Le garanzie imposte dall’articolo 4 della L. 300/1970 per l’installazione di impianti e apparecchiature di controllo richiesti da esigenze organizzative e produttive ovvero dalla sicurezza del lavoro, ma dai quali derivi anche la possibilità di controllo a distanza dell’attività dei lavoratori, trovano applicazione anche ai controlli cd “difensivi”, ovvero a quei controlli diretti ad accertare comportamenti illeciti dei lavoratori, quando tali comportamenti riguardino l’esatto adempimento delle obbligazioni discendenti dal rapporto di lavoro e non la tutela di beni estranei al rapporto stesso.
In queste ipotesi sono lecite ed utilizzabili le riprese da apparecchi di videosorveglianza che comprovano il reato di appropriazione indebita: ma le immagini sono utili solo a tali fini e per gli ulteriori fini disciplinari.
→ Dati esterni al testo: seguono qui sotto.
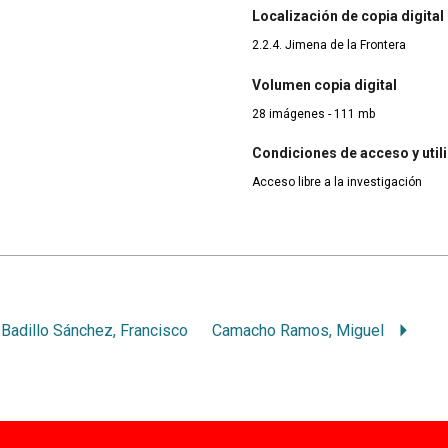
Localización de copia digital
2.2.4. Jimena de la Frontera
Volumen copia digital
28 imágenes - 111 mb
Condiciones de acceso y util
Acceso libre a la investigación
Badillo Sánchez, Francisco
Camacho Ramos, Miguel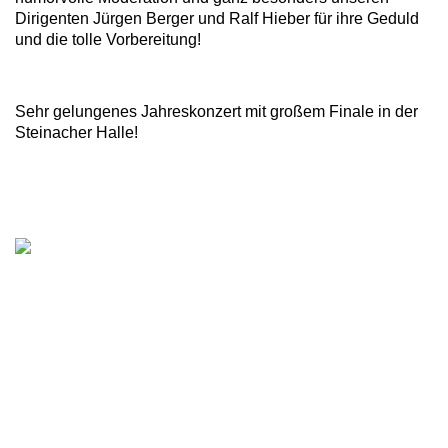
Dirigenten Jürgen Berger und Ralf Hieber für ihre Geduld
und die tolle Vorbereitung!
Sehr gelungenes Jahreskonzert mit großem Finale in der
Steinacher Halle!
Quando i riscontri siano vietati, l’uso di telecamere o di altre apparecchiature di controllo a distanza comporta, sul piano processuale, l’assenza di valore probatorio degli esiti dei controlli illegittimamente eseguiti: l’inutilizzabilità sia a fini disciplinari sia a fini risarcitori (per tutte: Cass. Sez. lav., del 26.02.2010, nr. 8250).
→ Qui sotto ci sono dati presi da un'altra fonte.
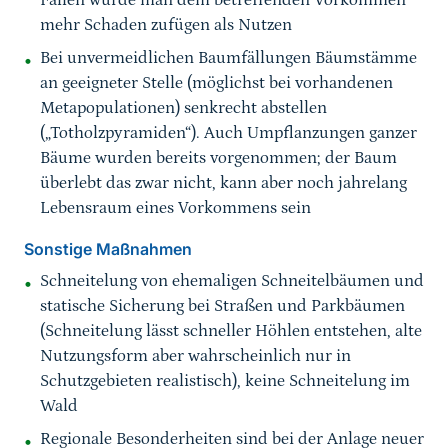
Fällen würde man dem betreffenden Vorkommen
mehr Schaden zufügen als Nutzen
Bei unvermeidlichen Baumfällungen Bäumstämme
an geeigneter Stelle (möglichst bei vorhandenen
Metapopulationen) senkrecht abstellen
(„Totholzpyramiden“). Auch Umpflanzungen ganzer
Bäume wurden bereits vorgenommen; der Baum
überlebt das zwar nicht, kann aber noch jahrelang
Lebensraum eines Vorkommens sein
Sonstige Maßnahmen
Schneitelung von ehemaligen Schneitelbäumen und
statische Sicherung bei Straßen und Parkbäumen
(Schneitelung lässt schneller Höhlen entstehen, alte
Nutzungsform aber wahrscheinlich nur in
Schutzgebieten realistisch), keine Schneitelung im
Wald
Regionale Besonderheiten sind bei der Anlage neuer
Il Garante della privacy negli ultimi tempi ha cercato di ridurre le distanze che esistono tra disposizioni di legge e nuove tecnologie. Così, ad esempio, è avvenuto con il provvedimento generale in materia di trattamento di dati personali e videosorveglianza dell’8 aprile 2010 che ha ripreso e superato quello del 2004.
Il regime punitivo degli atti di controllo inidonei, per chi utilizza sistemi non autorizzati di sorveglianza a distanza dell’attività del lavoratore (telecamere, sistemi gps, sistemi di rilevazione delle chiamate, software verifiche di internet), e rappresentato da sanzioni penali, quali l’arresto fino ad un anno ex art. 38 L. 300/1970, e amministrative. Una sanzione amministrativa da seimila a trentaseimila euro è stabilita per i datori di lavoro che omettono o danno inidonea informativa ai lavoratori del fatto che detengono e trattano dati personali che li riguardano (art. 160 del Dlgs 196/2003).
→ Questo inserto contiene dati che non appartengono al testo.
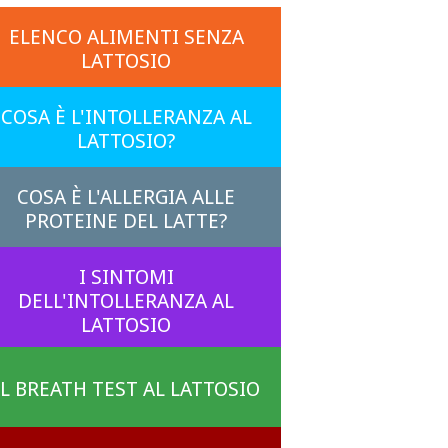
ELENCO ALIMENTI SENZA
LATTOSIO
COSA È L'INTOLLERANZA AL
LATTOSIO?
COSA È L'ALLERGIA ALLE
PROTEINE DEL LATTE?
I SINTOMI
DELL'INTOLLERANZA AL
LATTOSIO
IL BREATH TEST AL LATTOSIO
Su come vengono trattate tutte le informazioni relative al rapporto con i lavoratori, il Garante per la privacy può disporre, anche su denuncia, verifiche ed ispezioni in azienda, anche con l’aiuto di consulenti tecnici. Questi ultimi possono procedere a rilievi diretti, estrarre copia di ogni atto, dato o documento su supporto informatico o per via telematica (art. 159 Cod. privacy citato) e, inoltre, non collaborare alle indagini sulla privacy può costare alle aziende una sanzione amministrativa da diecimila a sessantamila euro (art. 164 Cod. privacy).
Invertendo le parti in causa una sentenza della Suprema Corte di Cassazione di appena qualche mese fa ha ritenuto utilizzabili i fotogrammi di un video realizzato sul luogo di lavoro da una dipendente per “incastrare” il proprio datore di lavoro dal quale subiva da tempo molestie sessuali. Secondo i giudici di legittimità la singolarità del caso, che permette una deroga alla tutela della privacy (e soprattutto della inutilizzabilità processuale), dipende dalla circostanza che le riprese erano state effettuate dalla protagonista dell’episodio – cioè la vittima – “verso cui il suo interlocutore non aveva lo jus excludendi, perché si trovava nel suo abituale ambiente di lavoro che costituiva il suo domicilio per un periodo limitato della giornata”. Quindi “con la ripresa visiva, sia pur effettuata furtivamente, la parte lesa non ha violato con interferenze indebite la intangibilità del domicilio né la necessaria riservatezza su attività che si devono mantenere nell’ambito privato” (Cass. pen., sez. III, 19.10.2010, nr. 37197).